Awesome blog!!! Marc and I were talking about this yesterday with simular conclusions (go figure)I feel when a "master" says it will take at least 10 years to learn how to do this what he is really saying is I want you to pay me for 10 years to learn how to do this. That or as stated in your blog he really dosen't know how he does what he does so he can't teach you to do it, but after 10 years you'll probably figure it out for yourself.

Anonymous said...

Truly great news for a latvian guy!

David Kafri said...

One word about books: EPUB!
(Pretty please with suger... ;-) )


On the subject of Mission Vs. Longevity, there is another consideration here than money: If the student keeps asking the questions untill he finds the answers himself (while learning other usefull things in the mean time), the "Ask Questions Mode" is what moves them, and an answere arrived at is deeper set then an answere spoon-fed by the instructor.

So, if you need to get the student ready for the battlefield ASAP, Mission-Orientation is the obvious way. But if you are in no hurry, and fighting ability is not your No. 1 prioryty, Longevity orientation is not nessecarily a money-grabbing thing.

Charles James said...

Hi, Rory: I will keep my eyes peeled for the book and hope the publisher follows through, thanks!

I am sure you will post it here when it hits the stands.

Josh Kruschke said...

There are, to me, two types of question seekers.

(1) One, poeple that look for complexity and an ever deeper meanning.

(2) Two, those that ask questions to simplify thing. They want to find the underliling principles and concepts.

Neither of these is totaly wrong as you need to beable understand complexity and the ability to use the principle of KISS (Keep It Simple Stupid) to get things done.

I bring this up as a way to understand why someone would choose mission or longevity.

nexted thought; There is a reason why we call marshal arts systems (Ryu)< one of the best books on sytemic thinking is "The Fifth Discipline - The Art & Practice of the Learning Organization" by Peter M. Senge. In it it talks about there being two types of systems;
(1) One, type is renforcing could be for growth or decaying, and
(2) two, balancing; i.e., with in the system there's something or somethings that limmit to much growth or to much decay with in the system.
What I see described falls under the to much decay of ability or maybe it the understand of the original purpos of the art, but that might be what those with in the system want. So this goes back to defining the goals of what we individualy want to accomplish.

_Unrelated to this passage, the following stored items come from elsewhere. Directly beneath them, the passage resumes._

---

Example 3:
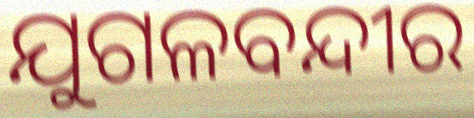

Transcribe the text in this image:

ଯୁଗଳବନ୍ଦୀର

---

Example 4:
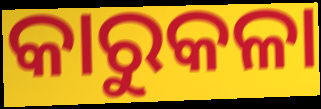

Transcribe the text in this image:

କାରୁକଳା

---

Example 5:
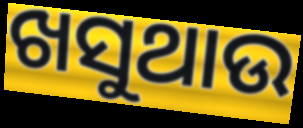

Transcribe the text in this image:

ଖସୁଥାଉ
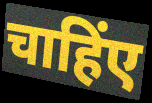
चाहिंए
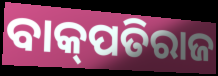
ବାକ୍‌ପତିରାଜ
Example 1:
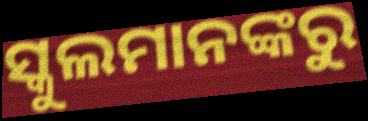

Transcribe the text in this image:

ସ୍କୁଲମାନଙ୍କରୁ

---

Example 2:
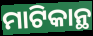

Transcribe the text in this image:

ମାଟିକାନ୍ଥ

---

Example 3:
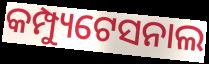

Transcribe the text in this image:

କମ୍ପ୍ୟୁଟେସନାଲ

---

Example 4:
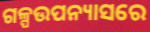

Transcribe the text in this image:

ଗଳ୍ପଉପନ୍ୟାସରେ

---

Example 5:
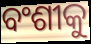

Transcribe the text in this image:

ବଂଶୀକୁ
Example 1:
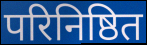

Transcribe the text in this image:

परिनिष्ठित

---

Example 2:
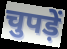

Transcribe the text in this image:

चुपड़ें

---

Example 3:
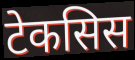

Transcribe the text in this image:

टेकसिस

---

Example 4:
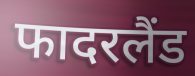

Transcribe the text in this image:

फादरलैंड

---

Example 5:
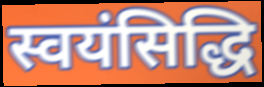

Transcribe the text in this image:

स्वयंसिद्धि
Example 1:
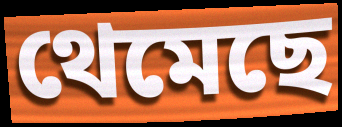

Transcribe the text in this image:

থেমেছে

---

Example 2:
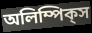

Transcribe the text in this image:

অলিম্পিক্‌স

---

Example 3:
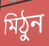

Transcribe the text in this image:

মিঠুন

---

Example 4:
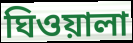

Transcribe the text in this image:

ঘিওয়ালা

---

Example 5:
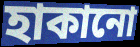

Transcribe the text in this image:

হাকানো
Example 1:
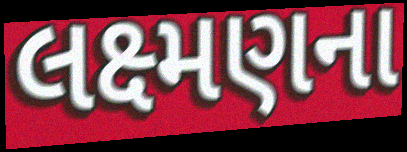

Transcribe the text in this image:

લક્ષ્મણના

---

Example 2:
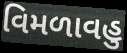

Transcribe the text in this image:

વિમળાવહુ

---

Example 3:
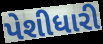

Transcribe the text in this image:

પેશીધારી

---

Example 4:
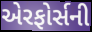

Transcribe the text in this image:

એરફોર્સની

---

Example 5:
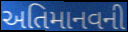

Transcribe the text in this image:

અતિમાનવની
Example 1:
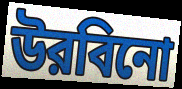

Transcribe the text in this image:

উরবিনো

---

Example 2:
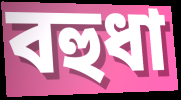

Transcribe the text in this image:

বহুধা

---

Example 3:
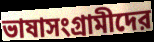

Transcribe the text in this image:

ভাষাসংগ্রামীদের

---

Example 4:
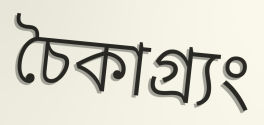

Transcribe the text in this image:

চৈকাগ্র্যং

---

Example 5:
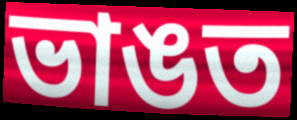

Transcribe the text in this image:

ভাঙত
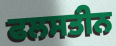
ਫਲਸਤੀਨ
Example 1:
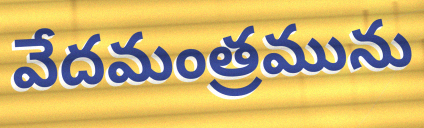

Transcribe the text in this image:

వేదమంత్రమును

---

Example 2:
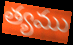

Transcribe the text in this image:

త్యము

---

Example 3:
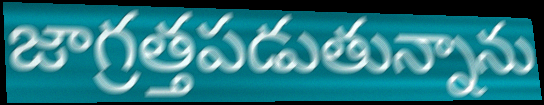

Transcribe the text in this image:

జాగ్రత్తపడుతున్నాను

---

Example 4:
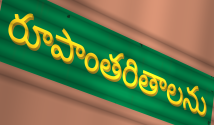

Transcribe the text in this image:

రూపాంతరితాలను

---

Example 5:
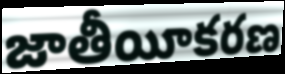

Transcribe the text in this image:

జాతీయీకరణ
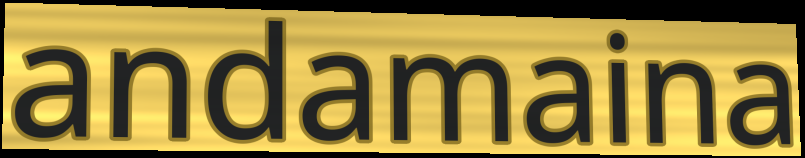
andamaina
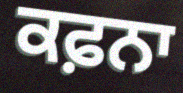
ਕਫ਼ਨਾ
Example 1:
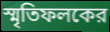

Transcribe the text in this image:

স্মৃতিফলকের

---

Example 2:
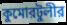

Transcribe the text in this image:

কুমোরটুলীর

Ps. Starting to wonder if I can post a short answer to one of your post.

Josh Kruschke said...

An aside: Why did I use the word answer in the last sentance? Is it that I come to a conclusion and treat it as a fact? Maybe this is a look into my own blind spot.

Thanks for another thouhgt provoking and interesting post.
:-)

Not sure if this is where I should be writing this down as I don't want to become a distraction or an annoyance.

Tiff said...

HA! Told you! Congrats, Rory!

I can't friggin' wait for the tidal waves CG is gonna make. And you thought MoV was epic . . .

Unknown said...

Rory, can't wait until the drills ebook!